Отношение  человека  к  воспринимаемым  звукам  определяется  не биологической  целесообразностью,  как  у  животных,  для  которых  это  в прямом  смысле  является  вопросом  жизни  и  смерти,  а  склонностью  к выявлению  смысла  и  красоты. Так, например, даже  от естественных звуков природы,  например  шума  моря  или  пения  птиц  весной,  можно  получить полноценное эстетическое удовольствие от непроизвольно выражаемой в них гармонии  и  даже  приобщение  к  определенному  смыслу.  Греки  в  своих многочисленных теориях  музыки считали эту открытость человека гармонии заложенной  в  нем  от  природы.  Значит,  музыкальная  гармония  имеет природную,  естественную  основу,  и  ее  влияние  осуществляется  не  на рефлексивном,  «культурном»  уровне  (который  необходим  при  восприятии слов,  тем  более  понятий),  а  на  природном,  бытийном,  а  потому  является более сильным.

++++

Задания —
1. Что, согласно фрагменту о звуках, греки считали заложенным в человеке от природы?
2. Продолжите, пожалуйста, фрагмент о звуках после его последнего предложения.
Записи взяты из другого источника.

Записи элементов с разметкой —
++++

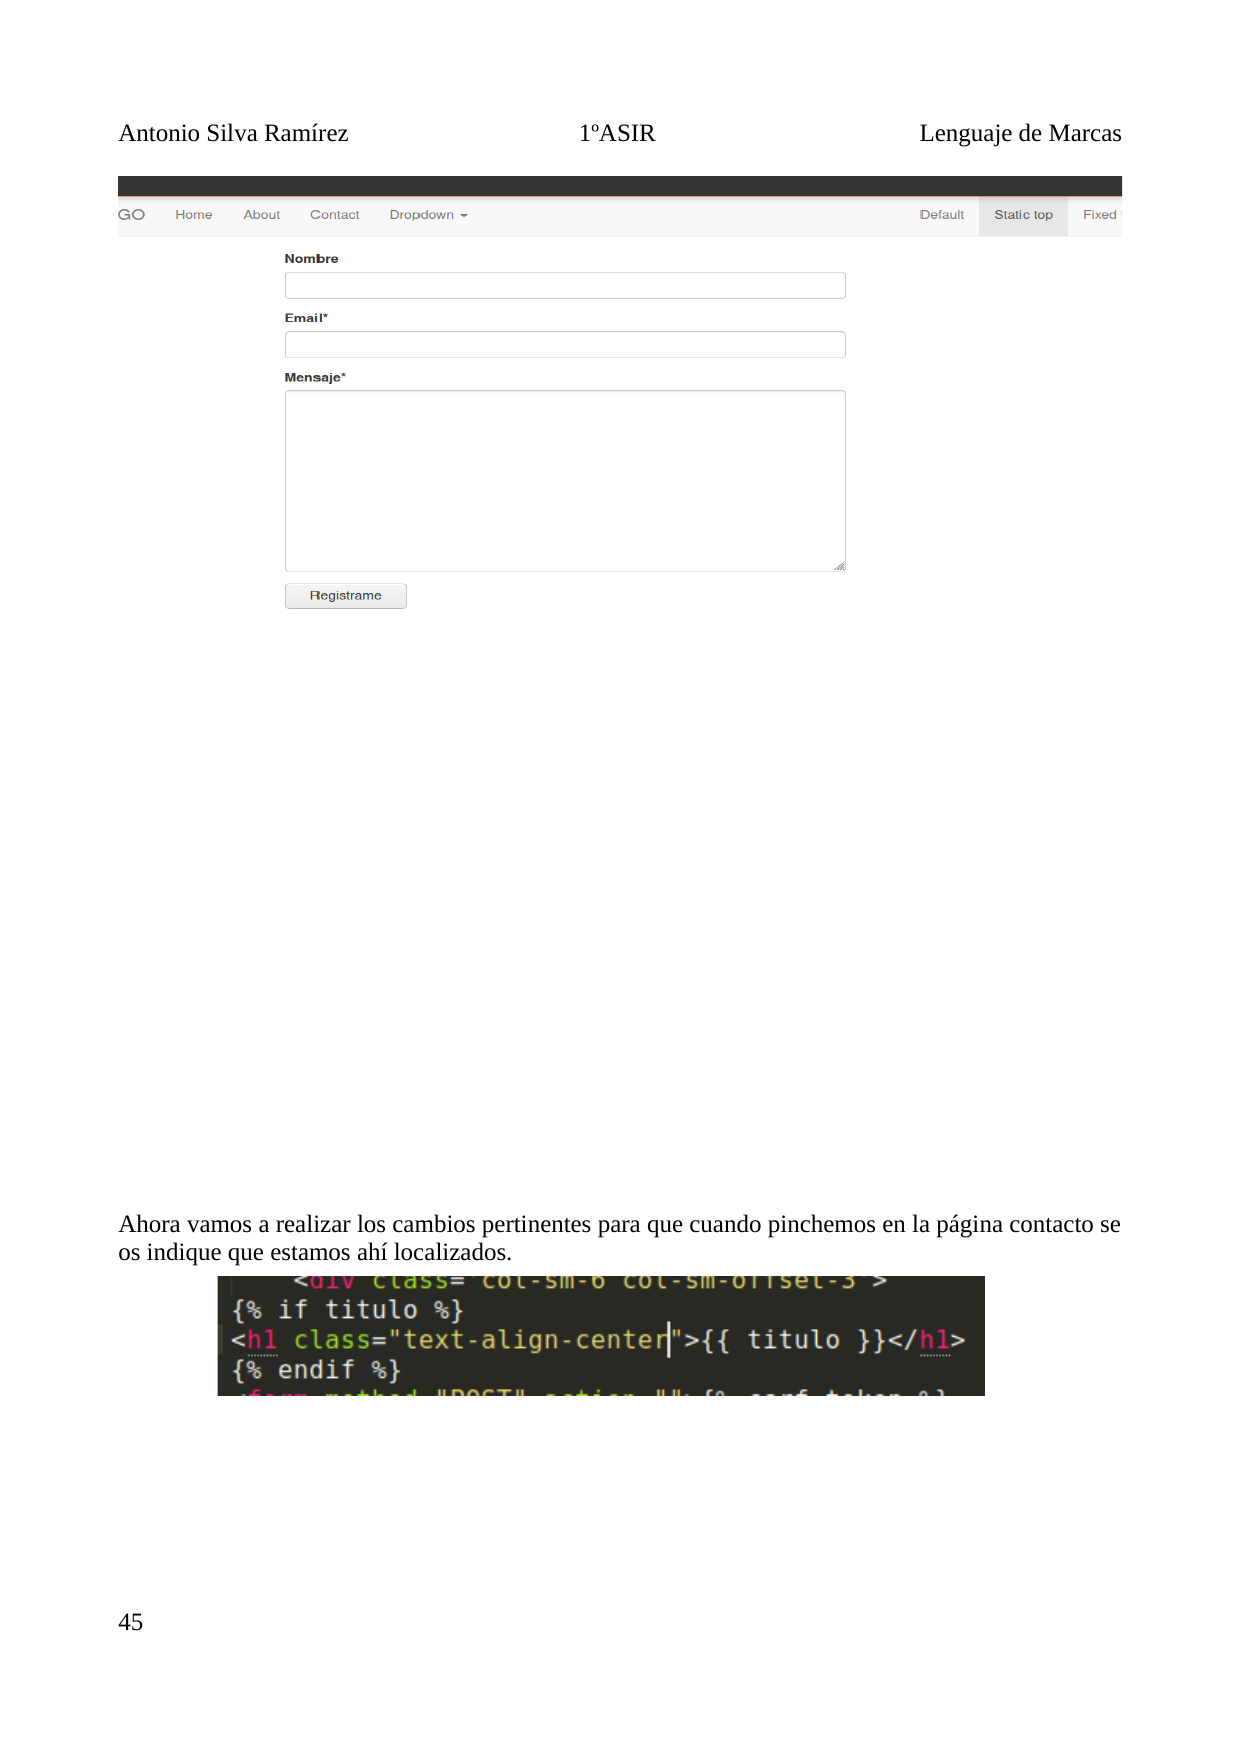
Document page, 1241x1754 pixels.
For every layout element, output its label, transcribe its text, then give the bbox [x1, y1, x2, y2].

picture [118, 176, 1123, 749]
picture [217, 1276, 985, 1396]
text Ahora vamos a realizar los cambios pertinentes para que cuando pinchemos en la página contacto se os indique que estamos ahí localizados. [118, 1209, 1122, 1266]
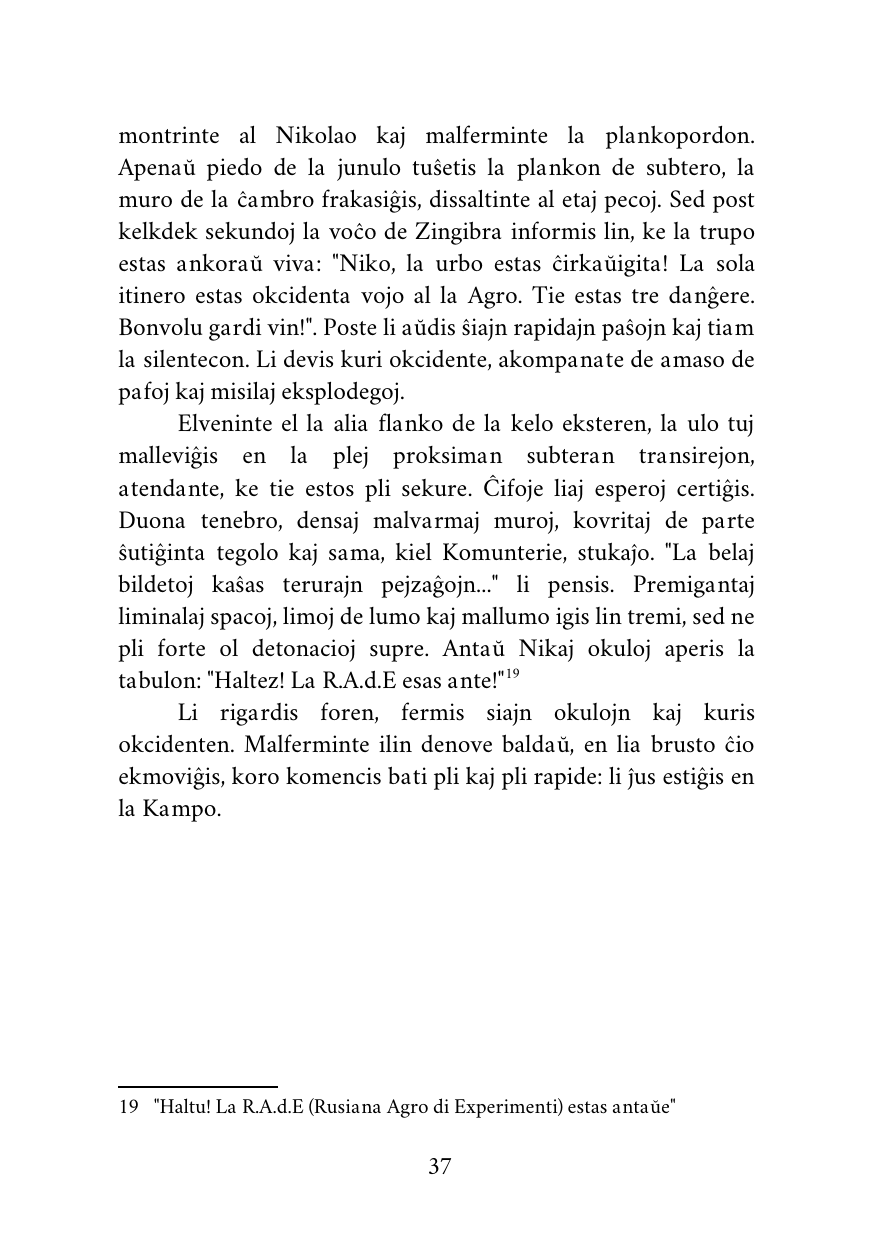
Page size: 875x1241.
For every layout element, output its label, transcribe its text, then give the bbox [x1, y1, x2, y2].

text Elveninte el la alia flanko de la kelo eksteren, la ulo tuj malleviĝis en la plej proksiman subteran transirejon, atendante, ke tie estos pli sekure. Ĉifoje liaj esperoj certiĝis. Duona tenebro, densaj malvarmaj muroj, kovritaj de parte ŝutiĝinta tegolo kaj sama, kiel Komunterie, stukaĵo. "La belaj bildetoj kaŝas terurajn pejzaĝojn..." li pensis. Premigantaj liminalaj spacoj, limoj de lumo kaj mallumo igis lin tremi, sed ne pli forte ol detonacioj supre. Antaŭ Nikaj okuloj aperis la tabulon: "Haltez! La R.A.d.E esas ante!" [118, 407, 756, 696]
text "Haltu! La R.A.d.E (Rusiana Agro di Experimenti) estas antaŭe" [118, 1093, 756, 1119]
text Li rigardis foren, fermis siajn okulojn kaj kuris okcidenten. Malferminte ilin denove baldaŭ, en lia brusto ĉio ekmoviĝis, koro komencis bati pli kaj pli rapide: li ĵus estiĝis en la Kampo. [118, 696, 756, 824]
text montrinte al Nikolao kaj malferminte la plankopordon. Apenaŭ piedo de la junulo tuŝetis la plankon de subtero, la muro de la ĉambro frakasiĝis, dissaltinte al etaj pecoj. Sed post kelkdek sekundoj la voĉo de Zingibra informis lin, ke la trupo estas ankoraŭ viva: "Niko, la urbo estas ĉirkaŭigita! La sola itinero estas okcidenta vojo al la Agro. Tie estas tre danĝere. Bonvolu gardi vin!". Poste li aŭdis ŝiajn rapidajn paŝojn kaj tiam la silentecon. Li devis kuri okcidente, akompanate de amaso de pafoj kaj misilaj eksplodegoj. [118, 118, 756, 407]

++++

Ответы по порядку —
1. Открытость человека гармонии.

2.
 

Но,  конечно,  прежде  всего  нас  интересует  здесь  фонетическая  основа устного  слова[2],  которое  объединяет  в  себе  семантическую (смыслосодержащую),  эстетическую  и  энергийно-суггестивную составляющую  (лат.  suggestion  –  внушать).  Одной  из  его  важнейших

функций является оказание в той или иной форме активного  влияния  одного человека на другого, подчас даже в интересах третьего. Вместе с тем, человек способен  получать экстатическое  удовольствие  как  от  своего непосредственного выступления, так  и от восприятия живого устного слова, что, несомненно, связано со  спонтанной стихийностью  его осуществления[3]. Можно предположить, что устное слово объединяет в себе много функций, от прагматической до эстетической, основанной, по Канту, на  бескорыстном удовольствии от восприятия.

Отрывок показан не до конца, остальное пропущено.